CONSEGNA
Per favore, riscrivi l'estratto del documento partendo da "E’ quanto emerso" e proseguendo fino a "e il Nordafrica.", e sostituisci "Genova" con "Torino".

ESTRATTO DEL DOCUMENTO
——————————

Secondo i dati del Piano Nazionale Aids 2017-19, l’incidenza di nuove diagnosi di infezione da Hiv, pur se diminuita negli ultimi anni, è circa quattro volte più alta tra i migranti rispetto agli italiani e per una buona parte riguarda le donne.
E’ quanto emerso dal 31° convegno nazionale di Anlaids Onlus, tenutosi in questi giorni a Genova in vista della Giornata Mondiale contro l’Aids.
Pur se provenienti da Paesi in cui la malattia è molto diffusa, secondo quanto riferito dagli studiosi il contagio dei migranti avviene, nella metà dei casi, una volta partiti verso il vecchio Continente attraverso l’Africa e il Nordafrica.

——————————

ESTRATTI DEI DATI

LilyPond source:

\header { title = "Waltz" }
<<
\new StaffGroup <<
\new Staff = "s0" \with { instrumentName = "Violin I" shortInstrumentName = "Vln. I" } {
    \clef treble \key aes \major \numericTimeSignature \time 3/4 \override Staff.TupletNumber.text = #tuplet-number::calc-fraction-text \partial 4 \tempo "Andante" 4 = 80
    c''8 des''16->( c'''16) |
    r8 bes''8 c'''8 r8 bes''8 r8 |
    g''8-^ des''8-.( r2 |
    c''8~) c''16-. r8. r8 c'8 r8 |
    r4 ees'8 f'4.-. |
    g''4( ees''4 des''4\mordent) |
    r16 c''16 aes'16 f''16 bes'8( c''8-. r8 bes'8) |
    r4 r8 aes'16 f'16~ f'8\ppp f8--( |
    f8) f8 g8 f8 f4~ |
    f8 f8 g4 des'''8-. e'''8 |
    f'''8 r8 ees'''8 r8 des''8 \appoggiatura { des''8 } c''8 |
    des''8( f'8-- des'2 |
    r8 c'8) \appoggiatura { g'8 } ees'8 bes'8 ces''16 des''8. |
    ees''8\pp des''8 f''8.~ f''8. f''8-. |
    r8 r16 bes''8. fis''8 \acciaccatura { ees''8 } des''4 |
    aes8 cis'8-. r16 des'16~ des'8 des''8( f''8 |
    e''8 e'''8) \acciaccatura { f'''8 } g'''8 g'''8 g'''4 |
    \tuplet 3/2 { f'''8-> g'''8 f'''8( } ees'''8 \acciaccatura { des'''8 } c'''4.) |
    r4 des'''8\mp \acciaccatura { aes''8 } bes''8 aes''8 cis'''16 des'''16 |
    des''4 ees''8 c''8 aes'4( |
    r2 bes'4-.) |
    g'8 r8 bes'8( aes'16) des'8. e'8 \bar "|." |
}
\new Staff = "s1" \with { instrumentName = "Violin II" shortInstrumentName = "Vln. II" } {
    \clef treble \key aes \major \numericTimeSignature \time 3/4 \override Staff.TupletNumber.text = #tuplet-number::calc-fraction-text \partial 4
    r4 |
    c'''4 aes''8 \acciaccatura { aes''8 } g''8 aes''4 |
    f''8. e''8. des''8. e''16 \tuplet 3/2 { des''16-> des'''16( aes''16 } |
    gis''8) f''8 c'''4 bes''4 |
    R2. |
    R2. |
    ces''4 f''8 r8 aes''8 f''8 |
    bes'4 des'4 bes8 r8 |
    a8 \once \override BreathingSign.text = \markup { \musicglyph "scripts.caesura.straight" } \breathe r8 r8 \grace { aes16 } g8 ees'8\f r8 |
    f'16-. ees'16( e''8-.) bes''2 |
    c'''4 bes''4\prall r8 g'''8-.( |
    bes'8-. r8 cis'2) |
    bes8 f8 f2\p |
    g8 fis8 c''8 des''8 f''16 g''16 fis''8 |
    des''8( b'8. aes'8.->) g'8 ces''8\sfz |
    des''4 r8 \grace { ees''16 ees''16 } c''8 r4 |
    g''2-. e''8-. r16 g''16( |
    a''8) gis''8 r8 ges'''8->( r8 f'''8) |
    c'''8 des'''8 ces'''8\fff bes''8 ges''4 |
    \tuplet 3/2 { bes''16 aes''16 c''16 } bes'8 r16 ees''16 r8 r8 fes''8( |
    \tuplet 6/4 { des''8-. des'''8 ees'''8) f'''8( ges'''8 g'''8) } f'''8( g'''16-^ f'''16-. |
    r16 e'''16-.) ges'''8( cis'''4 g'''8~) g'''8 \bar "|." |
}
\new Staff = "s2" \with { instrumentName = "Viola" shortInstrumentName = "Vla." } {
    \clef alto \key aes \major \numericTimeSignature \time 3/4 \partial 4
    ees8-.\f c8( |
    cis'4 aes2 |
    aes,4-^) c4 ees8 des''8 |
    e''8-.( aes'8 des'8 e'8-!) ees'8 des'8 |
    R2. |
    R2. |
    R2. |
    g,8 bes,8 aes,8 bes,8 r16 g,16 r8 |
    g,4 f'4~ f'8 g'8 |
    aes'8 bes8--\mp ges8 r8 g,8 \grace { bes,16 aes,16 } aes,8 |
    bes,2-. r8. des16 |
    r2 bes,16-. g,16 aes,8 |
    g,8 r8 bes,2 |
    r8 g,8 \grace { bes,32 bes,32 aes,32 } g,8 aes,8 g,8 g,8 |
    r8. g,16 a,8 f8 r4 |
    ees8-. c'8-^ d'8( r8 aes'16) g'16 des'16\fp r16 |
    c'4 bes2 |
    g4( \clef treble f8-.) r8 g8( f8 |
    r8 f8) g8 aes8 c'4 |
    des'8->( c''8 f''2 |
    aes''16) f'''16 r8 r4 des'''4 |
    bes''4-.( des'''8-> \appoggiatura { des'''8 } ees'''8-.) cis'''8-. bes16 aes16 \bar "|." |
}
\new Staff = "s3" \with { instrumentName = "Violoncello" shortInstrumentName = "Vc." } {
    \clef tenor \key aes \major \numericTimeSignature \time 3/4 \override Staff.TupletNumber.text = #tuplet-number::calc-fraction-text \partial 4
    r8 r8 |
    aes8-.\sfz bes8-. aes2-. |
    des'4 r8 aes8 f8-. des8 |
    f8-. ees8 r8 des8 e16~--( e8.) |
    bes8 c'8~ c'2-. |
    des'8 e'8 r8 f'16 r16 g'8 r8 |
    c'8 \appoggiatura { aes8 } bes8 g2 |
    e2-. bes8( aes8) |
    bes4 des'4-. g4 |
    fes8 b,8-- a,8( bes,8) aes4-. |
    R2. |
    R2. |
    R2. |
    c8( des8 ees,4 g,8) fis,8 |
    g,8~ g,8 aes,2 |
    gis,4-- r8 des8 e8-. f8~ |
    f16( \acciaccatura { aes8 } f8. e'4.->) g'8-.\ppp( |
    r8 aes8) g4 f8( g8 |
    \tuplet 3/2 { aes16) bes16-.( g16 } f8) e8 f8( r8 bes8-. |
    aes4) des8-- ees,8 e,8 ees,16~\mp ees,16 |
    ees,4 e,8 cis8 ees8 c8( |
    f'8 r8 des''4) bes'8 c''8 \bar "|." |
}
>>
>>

——————————

SOLUZIONE
E’ quanto emerso dal 31° convegno nazionale di Anlaids Onlus, tenutosi in questi giorni a Torino in vista della Giornata Mondiale contro l’Aids.
Pur se provenienti da Paesi in cui la malattia è molto diffusa, secondo quanto riferito dagli studiosi il contagio dei migranti avviene, nella metà dei casi, una volta partiti verso il vecchio Continente attraverso l’Africa e il Nordafrica.